— Я недооценивала его, он превосходно чувствует демос[92], — прошептала София и начала осторожно пробираться вперед.
Медея удержала ее за рукав.
— Куда ты? Мы захлебнемся в этом море людском…
— Quem fata pendere volunt, non mergitur undis![93] — ответила София и тут же спохватилась, но было поздно: мать Глафкоса Кифала изумленно вопросила:
— Чего это сказала, дочка, ты?
— Это латынь, матушка, — не моргнув глазом, шепнула София. — А что, по-твоему, мы, коренные, к науке менее пригодны, чем пришлые патрисы?
— Не знаю я, — пробурчала плебейка. — Как говорим, так говорим, ученая премудрость для знатных да для иереев, а нам Андрюша все расскажет, растолкует… зачем нам та латынь?
Пока она такое говорила, София и Медея скрылись меж рядами.

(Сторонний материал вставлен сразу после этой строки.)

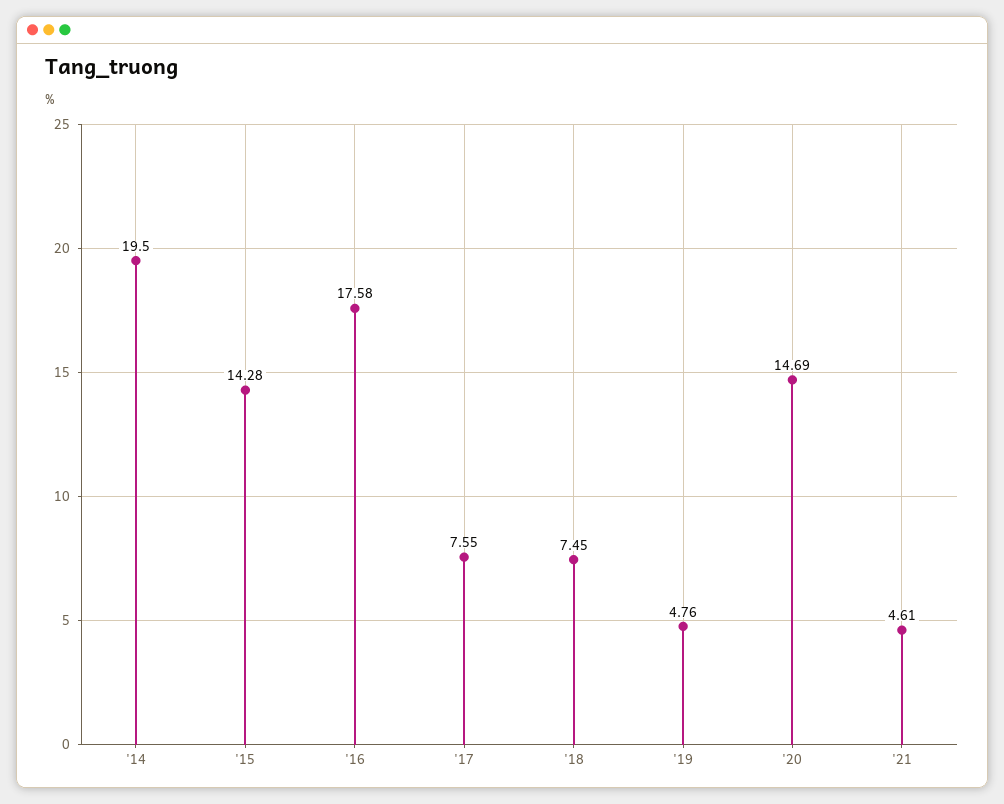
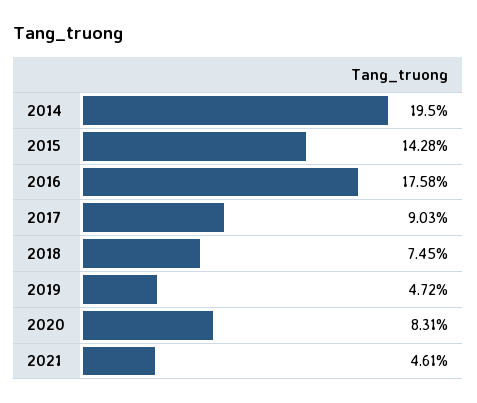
'17: 7.55 -> 9.03
'19: 4.76 -> 4.72
'20: 14.69 -> 8.31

А мать Кифала вдруг тоже двинулась за ними: ей очень не понравилось, что эта женщина ученые слова употребила, какие люд трудящийся не должен знать. «И имя свое она мне не сказала, — еще подумала домохозяйка. — А вдруг эта из засланных против Андрюши?».
Тем временем публика ответила единодушным «да» на вопрос оратора о кандидатуре Корнелия Марцеллина. Андрей Интелик склонил голову, как бы в знак повиновения воле народа, а затем, снова выпрямив ее, изрек:
— Благодарю тебя, народ Богохранимой Амории! Согласно твоей воле проголосую я с товарищами. Но есть другие делегаты, — последовала грозная пауза, — которые по-прежнему мечтают поклоняться сынам и дочерям Юстинов…
— Позор предателям народа! — воскликнули в толпе. — Позор пособникам Юстинов!
— Погодите, товарищи, — развел руками Андрей, — не торопитесь обвинять моих коллег! Их тоже, как меня, избрал народ…
— Обман! Юстины их избрали, юстиновские деньги! Позор продажным делегатам!
— Я не могу поверить, что они продажны! — полным возмущения голосом вскричал Андрей. — Они не понимают, что творят!
Раздался нестройный гул, и вдруг какой-то юный голос прозвучал среди толпы:
— Я тоже многого не понимаю. Объясни, Андрей!
— И мы не понимаем многого, — подхватили еще несколько голосов.
— Андрей, будь другом, объясни!
— Каков спектакль, а? — не выдержав, шепнула София Медее. — Сейчас он будет заводить толпу, разжевывая, какие скверные мы люди!
Это им нужно, чтобы назавтра запугать умеренных делегатов.
— Прошу тебя, не надо, — простонала Медея, но София упорно протискивалась вперед, к импровизированной ростре.
Андрей Интелик воздел обе руки, и сразу воцарилась тишина.
— Товарищи! Друзья! Вы слышали не раз, как я клеймил позором недругов свободного народа. Нет, я не буду снова говорить о преступлениях Юстинов! Довольно мне вещать о них!